Je n'investis pas dans le pré-lancement. Mon étape est une fois que vous avez lancé le produit et que vous voulez, je ne sais pas, 6 mois, 12 mois de réponse du marché, c'est là que je me considère comme l'évaluateur le plus fort, même si ce sont de petits chiffres.
Il y a des investisseurs qui se spécialisent dans les phases ultérieures et d'autres qui disent “non, j'investis dans la phase de conception”. Je ne le fais pas, Cabiedes n'investit que dans la phase de post-lancement et avec six mois à un an d'activité sur le marché.
Q: Qu'est-ce qu'une startup doit avoir réalisé avant de commencer à chercher des investissements ?
R: Je pense qu'en phase d'idéation, il ne faut pas encore chercher des investissements. Elle doit chercher un moyen intelligent de montrer que son projet a du sens et de lever les incertitudes fondamentales.
Il s'agit de montrer que le marché comprend votre proposition, et vous devez donc faire un MBP, qui n'est rien d'autre qu'un moyen de tester si le marché pense que c'est une bonne idée, donc que cela en vaut la peine.
Q: Quelles sont vos expériences ou perspectives sur la tokenisation des startups comme moyen de financement ?
R: Il s'agit d'une manière beaucoup plus intelligente d'assurer une sécurité ou une mise en jeu, car nous pouvons intégrer ou inclure dans un contrat intelligent un grand nombre de choses qui sont actuellement sur l'étagère, alors qu'il serait beaucoup plus logique qu'elles soient liées. Vous avez maintenant une action et les droits ou les accords sont sur les tablettes des notaires. Il serait bien mieux d'avoir un contrat intelligent.
La vitesse à laquelle cela va se produire dépendra strictement de la réglementation, mais cela se produira, sans aucun doute.
Q: Quels conseils donneriez-vous à quelqu'un qui souhaite commencer à investir dans des startups en phase de démarrage ?
Deux choses sont très importantes : premièrement, il faut beaucoup diversifier, même pour ceux d'entre nous qui font cela depuis une vingtaine d'années, 80 % des investissements sont mauvais. Cela vous frustre un peu au début, mais vous réalisez ensuite que c'est normal. Tous les investisseurs, même les meilleurs, ont un taux de réussite d'environ 20 %.
Deuxièmement, si le pourcentage d'entreprises qui vont mal se porter est de 80 %, vous devez économiser de l'argent pour les bonnes.
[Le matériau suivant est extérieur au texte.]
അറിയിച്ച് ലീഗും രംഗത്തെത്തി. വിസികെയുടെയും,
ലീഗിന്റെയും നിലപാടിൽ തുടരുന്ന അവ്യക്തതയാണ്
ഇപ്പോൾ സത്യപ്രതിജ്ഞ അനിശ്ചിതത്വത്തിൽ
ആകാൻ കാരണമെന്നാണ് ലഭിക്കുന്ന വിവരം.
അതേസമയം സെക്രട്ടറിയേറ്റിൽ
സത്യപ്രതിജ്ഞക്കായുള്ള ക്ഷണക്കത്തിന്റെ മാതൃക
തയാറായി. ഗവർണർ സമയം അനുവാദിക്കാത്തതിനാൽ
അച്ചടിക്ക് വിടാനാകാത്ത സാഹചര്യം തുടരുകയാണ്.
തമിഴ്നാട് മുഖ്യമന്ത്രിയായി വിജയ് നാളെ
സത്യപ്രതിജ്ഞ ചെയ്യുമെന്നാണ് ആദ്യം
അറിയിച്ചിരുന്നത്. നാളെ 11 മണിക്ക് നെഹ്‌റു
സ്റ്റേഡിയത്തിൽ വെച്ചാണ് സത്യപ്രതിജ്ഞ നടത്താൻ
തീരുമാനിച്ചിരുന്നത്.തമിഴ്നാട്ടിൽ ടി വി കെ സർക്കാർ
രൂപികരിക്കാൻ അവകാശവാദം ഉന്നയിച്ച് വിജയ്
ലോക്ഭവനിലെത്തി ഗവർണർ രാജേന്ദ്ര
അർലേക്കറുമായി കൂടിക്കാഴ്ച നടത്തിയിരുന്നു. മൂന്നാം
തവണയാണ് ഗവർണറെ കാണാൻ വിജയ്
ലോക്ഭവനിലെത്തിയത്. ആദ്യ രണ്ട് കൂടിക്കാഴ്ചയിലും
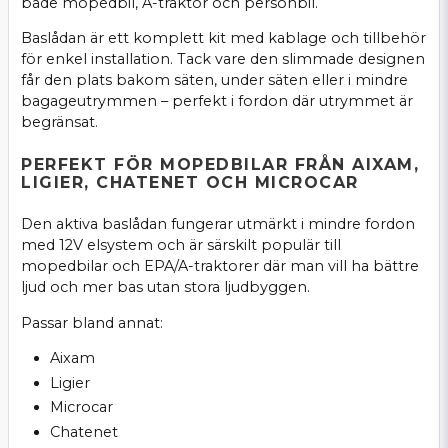
både mopedbil, A-traktor och personbil.
Baslådan är ett komplett kit med kablage och tillbehör
för enkel installation. Tack vare den slimmade designen
får den plats bakom säten, under säten eller i mindre
bagageutrymmen – perfekt i fordon där utrymmet är
begränsat.
PERFEKT FÖR MOPEDBILAR FRÅN AIXAM,
LIGIER, CHATENET OCH MICROCAR
Den aktiva baslådan fungerar utmärkt i mindre fordon
med 12V elsystem och är särskilt populär till
mopedbilar och EPA/A-traktorer där man vill ha bättre
ljud och mer bas utan stora ljudbyggen.
Passar bland annat:
Aixam
Ligier
Microcar
Chatenet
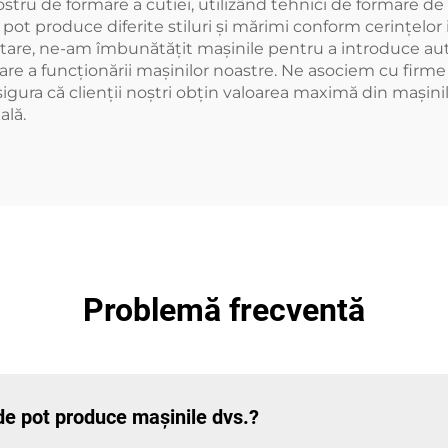
tru de formare a cutiei, utilizând tehnici de formare de vâ
 pot produce diferite stiluri și mărimi conform cerințelor
tare, ne-am îmbunătățit mașinile pentru a introduce aut
rare a funcționării mașinilor noastre. Ne asociem cu firme
asigura că clienţii noştri obţin valoarea maximă din mașini
ală.
Problemă frecventă
ide pot produce mașinile dvs.?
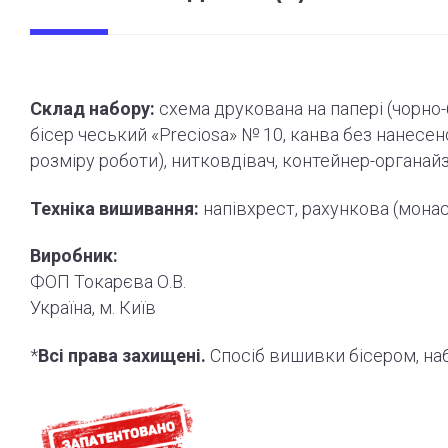
Склад набору:
схема друкована на папері (
чорно
бісер чеський «Preciosa» № 10, канва без нанесе
розміру роботи
)
, нитковдівач, контейнер-органай
Техніка вишивання:
напівхрест, рахункова (мона
Виробник:
ФОП Токарєва О.В.
Україна, м. Київ
*
Всі права захищені.
Спосіб вишивки бісером, н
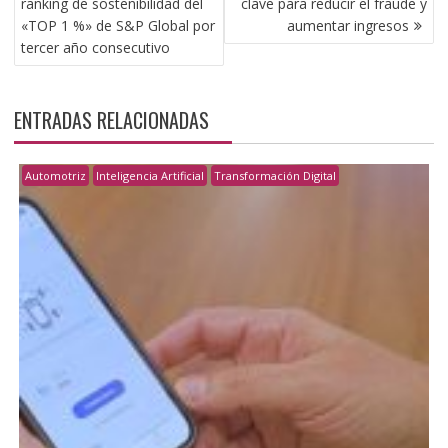
ranking de sostenibilidad del
clave para reducir el fraude y
ENTRADAS
«TOP 1 %» de S&P Global por
aumentar ingresos
tercer año consecutivo
ENTRADAS RELACIONADAS
Automotriz
Inteligencia Artificial
Transformación Digital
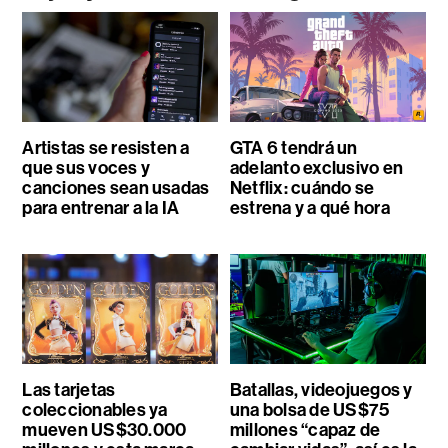
Artistas se resisten a
GTA 6 tendrá un
que sus voces y
adelanto exclusivo en
canciones sean usadas
Netflix: cuándo se
para entrenar a la IA
estrena y a qué hora
Las tarjetas
Batallas, videojuegos y
coleccionables ya
una bolsa de US$75
mueven US$30.000
millones “capaz de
Disons que vous avez dix euros à investir, vous en gardez cinq pour les bons et vous divisez les cinq autres par dix. Vous avez cinq euros à mettre dans 18 ou 24 mois, quand l'entreprise a déjà fait ses preuves pour vous et que vous connaissez déjà l'entrepreneur, le marché et que vous avez de meilleures informations pour prendre la décision.
Vous pouvez alors faire un investissement beaucoup plus concentré dans la deuxième étape et beaucoup plus dispersé et diversifié dans la première étape. Je pense que c'est la clé pour les investisseurs qui ont bien réussi.